Work to complete -
Reproduce the material below word for word, keeping every line as it appears.

(Beginning of Data)

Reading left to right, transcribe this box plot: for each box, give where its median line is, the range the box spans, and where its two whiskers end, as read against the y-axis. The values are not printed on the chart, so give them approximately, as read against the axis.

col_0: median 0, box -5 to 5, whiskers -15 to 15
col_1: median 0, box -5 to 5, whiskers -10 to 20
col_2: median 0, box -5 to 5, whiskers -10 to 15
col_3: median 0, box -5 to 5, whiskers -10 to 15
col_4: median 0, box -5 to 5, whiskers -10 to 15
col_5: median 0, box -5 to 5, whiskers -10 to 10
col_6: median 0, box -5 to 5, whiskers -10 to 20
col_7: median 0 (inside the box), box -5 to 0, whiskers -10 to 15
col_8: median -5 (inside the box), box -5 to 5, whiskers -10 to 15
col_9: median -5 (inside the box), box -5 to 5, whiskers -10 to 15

(End of Data)

Answer to this exercise -
Reading left to right, transcribe this box plot: for each box, give where its median line is, the range the box spans, and where its two whiskers end, as read against the y-axis. The values are not printed on the chart, so give them approximately, as read against the axis.

col_0: median 0, box -5 to 5, whiskers -15 to 15
col_1: median 0, box -5 to 5, whiskers -10 to 20
col_2: median 0, box -5 to 5, whiskers -10 to 15
col_3: median 0, box -5 to 5, whiskers -10 to 15
col_4: median 0, box -5 to 5, whiskers -10 to 15
col_5: median 0, box -5 to 5, whiskers -10 to 10
col_6: median 0, box -5 to 5, whiskers -10 to 20
col_7: median 0 (inside the box), box -5 to 0, whiskers -10 to 15
col_8: median -5 (inside the box), box -5 to 5, whiskers -10 to 15
col_9: median -5 (inside the box), box -5 to 5, whiskers -10 to 15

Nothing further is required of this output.